◆ **STORED ROWS**:
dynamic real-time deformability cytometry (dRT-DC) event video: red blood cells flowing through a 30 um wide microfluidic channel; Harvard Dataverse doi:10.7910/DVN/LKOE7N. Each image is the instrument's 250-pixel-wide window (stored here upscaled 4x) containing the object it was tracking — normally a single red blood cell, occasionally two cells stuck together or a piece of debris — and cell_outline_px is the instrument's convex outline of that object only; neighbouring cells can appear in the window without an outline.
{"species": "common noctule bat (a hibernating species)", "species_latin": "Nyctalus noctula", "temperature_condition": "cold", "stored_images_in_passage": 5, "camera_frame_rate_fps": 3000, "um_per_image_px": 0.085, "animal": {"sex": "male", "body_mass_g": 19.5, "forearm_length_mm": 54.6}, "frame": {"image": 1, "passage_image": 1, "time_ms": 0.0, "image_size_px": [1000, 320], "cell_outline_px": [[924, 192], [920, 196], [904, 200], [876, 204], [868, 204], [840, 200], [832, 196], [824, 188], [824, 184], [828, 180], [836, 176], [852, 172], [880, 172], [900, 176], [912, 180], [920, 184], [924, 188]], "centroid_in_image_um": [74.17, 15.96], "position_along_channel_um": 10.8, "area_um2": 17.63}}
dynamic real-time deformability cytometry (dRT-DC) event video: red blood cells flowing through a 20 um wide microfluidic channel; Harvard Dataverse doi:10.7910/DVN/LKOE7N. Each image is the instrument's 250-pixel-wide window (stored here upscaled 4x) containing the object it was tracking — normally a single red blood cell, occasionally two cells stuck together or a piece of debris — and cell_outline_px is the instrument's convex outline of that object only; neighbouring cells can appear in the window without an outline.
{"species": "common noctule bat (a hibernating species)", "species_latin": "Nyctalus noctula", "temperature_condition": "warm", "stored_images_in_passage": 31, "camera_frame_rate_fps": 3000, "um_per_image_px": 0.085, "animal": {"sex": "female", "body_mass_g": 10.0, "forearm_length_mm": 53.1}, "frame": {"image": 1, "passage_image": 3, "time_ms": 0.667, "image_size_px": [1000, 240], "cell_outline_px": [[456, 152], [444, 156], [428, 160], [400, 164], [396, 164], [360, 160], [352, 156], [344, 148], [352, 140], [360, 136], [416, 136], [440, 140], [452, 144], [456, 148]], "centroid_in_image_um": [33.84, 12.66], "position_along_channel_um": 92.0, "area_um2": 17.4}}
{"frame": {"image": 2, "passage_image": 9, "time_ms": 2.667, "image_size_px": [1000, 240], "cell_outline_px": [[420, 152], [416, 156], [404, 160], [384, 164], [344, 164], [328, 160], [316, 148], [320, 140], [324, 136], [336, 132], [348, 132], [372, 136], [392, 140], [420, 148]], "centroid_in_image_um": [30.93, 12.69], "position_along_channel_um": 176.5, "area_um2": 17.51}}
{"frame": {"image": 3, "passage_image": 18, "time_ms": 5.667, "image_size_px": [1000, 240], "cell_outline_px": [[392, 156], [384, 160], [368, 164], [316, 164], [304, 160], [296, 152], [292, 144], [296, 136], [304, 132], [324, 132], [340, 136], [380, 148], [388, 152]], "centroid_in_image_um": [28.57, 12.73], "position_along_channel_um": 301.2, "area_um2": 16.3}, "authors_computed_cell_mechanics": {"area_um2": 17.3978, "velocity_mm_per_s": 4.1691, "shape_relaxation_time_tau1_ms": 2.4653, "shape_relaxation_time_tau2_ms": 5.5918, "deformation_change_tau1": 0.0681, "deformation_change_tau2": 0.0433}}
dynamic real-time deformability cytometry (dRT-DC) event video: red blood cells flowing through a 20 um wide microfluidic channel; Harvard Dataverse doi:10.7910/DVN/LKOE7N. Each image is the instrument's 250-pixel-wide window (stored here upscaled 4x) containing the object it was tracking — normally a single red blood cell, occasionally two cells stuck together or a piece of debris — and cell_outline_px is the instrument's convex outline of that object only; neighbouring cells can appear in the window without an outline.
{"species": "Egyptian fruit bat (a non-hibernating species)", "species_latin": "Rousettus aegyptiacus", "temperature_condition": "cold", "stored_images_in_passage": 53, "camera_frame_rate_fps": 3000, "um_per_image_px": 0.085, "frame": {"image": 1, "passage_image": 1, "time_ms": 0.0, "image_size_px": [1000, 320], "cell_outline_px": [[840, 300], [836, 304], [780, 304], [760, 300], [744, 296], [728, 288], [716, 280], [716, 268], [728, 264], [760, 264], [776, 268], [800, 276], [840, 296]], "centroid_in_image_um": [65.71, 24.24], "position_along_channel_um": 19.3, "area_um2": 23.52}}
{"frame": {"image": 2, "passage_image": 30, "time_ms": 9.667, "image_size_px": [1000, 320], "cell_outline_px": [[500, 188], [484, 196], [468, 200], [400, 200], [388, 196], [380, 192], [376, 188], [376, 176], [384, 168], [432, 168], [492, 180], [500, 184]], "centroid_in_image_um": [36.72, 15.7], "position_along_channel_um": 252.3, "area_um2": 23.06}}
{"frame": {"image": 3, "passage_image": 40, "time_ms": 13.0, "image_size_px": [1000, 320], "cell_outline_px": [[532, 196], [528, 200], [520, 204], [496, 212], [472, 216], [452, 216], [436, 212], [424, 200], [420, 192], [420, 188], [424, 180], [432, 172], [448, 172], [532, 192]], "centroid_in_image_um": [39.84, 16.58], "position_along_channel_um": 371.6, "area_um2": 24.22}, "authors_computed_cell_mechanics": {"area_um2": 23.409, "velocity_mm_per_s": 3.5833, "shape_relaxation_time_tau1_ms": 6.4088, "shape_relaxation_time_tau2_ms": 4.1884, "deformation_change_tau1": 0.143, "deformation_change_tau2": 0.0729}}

◆ **WRITTEN TASK**: Retype every record above exactly as written.

◆ **RESULT FOR THIS TASK**:
dynamic real-time deformability cytometry (dRT-DC) event video: red blood cells flowing through a 30 um wide microfluidic channel; Harvard Dataverse doi:10.7910/DVN/LKOE7N. Each image is the instrument's 250-pixel-wide window (stored here upscaled 4x) containing the object it was tracking — normally a single red blood cell, occasionally two cells stuck together or a piece of debris — and cell_outline_px is the instrument's convex outline of that object only; neighbouring cells can appear in the window without an outline.
{"species": "common noctule bat (a hibernating species)", "species_latin": "Nyctalus noctula", "temperature_condition": "cold", "stored_images_in_passage": 5, "camera_frame_rate_fps": 3000, "um_per_image_px": 0.085, "animal": {"sex": "male", "body_mass_g": 19.5, "forearm_length_mm": 54.6}, "frame": {"image": 1, "passage_image": 1, "time_ms": 0.0, "image_size_px": [1000, 320], "cell_outline_px": [[924, 192], [920, 196], [904, 200], [876, 204], [868, 204], [840, 200], [832, 196], [824, 188], [824, 184], [828, 180], [836, 176], [852, 172], [880, 172], [900, 176], [912, 180], [920, 184], [924, 188]], "centroid_in_image_um": [74.17, 15.96], "position_along_channel_um": 10.8, "area_um2": 17.63}}
dynamic real-time deformability cytometry (dRT-DC) event video: red blood cells flowing through a 20 um wide microfluidic channel; Harvard Dataverse doi:10.7910/DVN/LKOE7N. Each image is the instrument's 250-pixel-wide window (stored here upscaled 4x) containing the object it was tracking — normally a single red blood cell, occasionally two cells stuck together or a piece of debris — and cell_outline_px is the instrument's convex outline of that object only; neighbouring cells can appear in the window without an outline.
{"species": "common noctule bat (a hibernating species)", "species_latin": "Nyctalus noctula", "temperature_condition": "warm", "stored_images_in_passage": 31, "camera_frame_rate_fps": 3000, "um_per_image_px": 0.085, "animal": {"sex": "female", "body_mass_g": 10.0, "forearm_length_mm": 53.1}, "frame": {"image": 1, "passage_image": 3, "time_ms": 0.667, "image_size_px": [1000, 240], "cell_outline_px": [[456, 152], [444, 156], [428, 160], [400, 164], [396, 164], [360, 160], [352, 156], [344, 148], [352, 140], [360, 136], [416, 136], [440, 140], [452, 144], [456, 148]], "centroid_in_image_um": [33.84, 12.66], "position_along_channel_um": 92.0, "area_um2": 17.4}}
{"frame": {"image": 2, "passage_image": 9, "time_ms": 2.667, "image_size_px": [1000, 240], "cell_outline_px": [[420, 152], [416, 156], [404, 160], [384, 164], [344, 164], [328, 160], [316, 148], [320, 140], [324, 136], [336, 132], [348, 132], [372, 136], [392, 140], [420, 148]], "centroid_in_image_um": [30.93, 12.69], "position_along_channel_um": 176.5, "area_um2": 17.51}}
{"frame": {"image": 3, "passage_image": 18, "time_ms": 5.667, "image_size_px": [1000, 240], "cell_outline_px": [[392, 156], [384, 160], [368, 164], [316, 164], [304, 160], [296, 152], [292, 144], [296, 136], [304, 132], [324, 132], [340, 136], [380, 148], [388, 152]], "centroid_in_image_um": [28.57, 12.73], "position_along_channel_um": 301.2, "area_um2": 16.3}, "authors_computed_cell_mechanics": {"area_um2": 17.3978, "velocity_mm_per_s": 4.1691, "shape_relaxation_time_tau1_ms": 2.4653, "shape_relaxation_time_tau2_ms": 5.5918, "deformation_change_tau1": 0.0681, "deformation_change_tau2": 0.0433}}
dynamic real-time deformability cytometry (dRT-DC) event video: red blood cells flowing through a 20 um wide microfluidic channel; Harvard Dataverse doi:10.7910/DVN/LKOE7N. Each image is the instrument's 250-pixel-wide window (stored here upscaled 4x) containing the object it was tracking — normally a single red blood cell, occasionally two cells stuck together or a piece of debris — and cell_outline_px is the instrument's convex outline of that object only; neighbouring cells can appear in the window without an outline.
{"species": "Egyptian fruit bat (a non-hibernating species)", "species_latin": "Rousettus aegyptiacus", "temperature_condition": "cold", "stored_images_in_passage": 53, "camera_frame_rate_fps": 3000, "um_per_image_px": 0.085, "frame": {"image": 1, "passage_image": 1, "time_ms": 0.0, "image_size_px": [1000, 320], "cell_outline_px": [[840, 300], [836, 304], [780, 304], [760, 300], [744, 296], [728, 288], [716, 280], [716, 268], [728, 264], [760, 264], [776, 268], [800, 276], [840, 296]], "centroid_in_image_um": [65.71, 24.24], "position_along_channel_um": 19.3, "area_um2": 23.52}}
{"frame": {"image": 2, "passage_image": 30, "time_ms": 9.667, "image_size_px": [1000, 320], "cell_outline_px": [[500, 188], [484, 196], [468, 200], [400, 200], [388, 196], [380, 192], [376, 188], [376, 176], [384, 168], [432, 168], [492, 180], [500, 184]], "centroid_in_image_um": [36.72, 15.7], "position_along_channel_um": 252.3, "area_um2": 23.06}}
{"frame": {"image": 3, "passage_image": 40, "time_ms": 13.0, "image_size_px": [1000, 320], "cell_outline_px": [[532, 196], [528, 200], [520, 204], [496, 212], [472, 216], [452, 216], [436, 212], [424, 200], [420, 192], [420, 188], [424, 180], [432, 172], [448, 172], [532, 192]], "centroid_in_image_um": [39.84, 16.58], "position_along_channel_um": 371.6, "area_um2": 24.22}, "authors_computed_cell_mechanics": {"area_um2": 23.409, "velocity_mm_per_s": 3.5833, "shape_relaxation_time_tau1_ms": 6.4088, "shape_relaxation_time_tau2_ms": 4.1884, "deformation_change_tau1": 0.143, "deformation_change_tau2": 0.0729}}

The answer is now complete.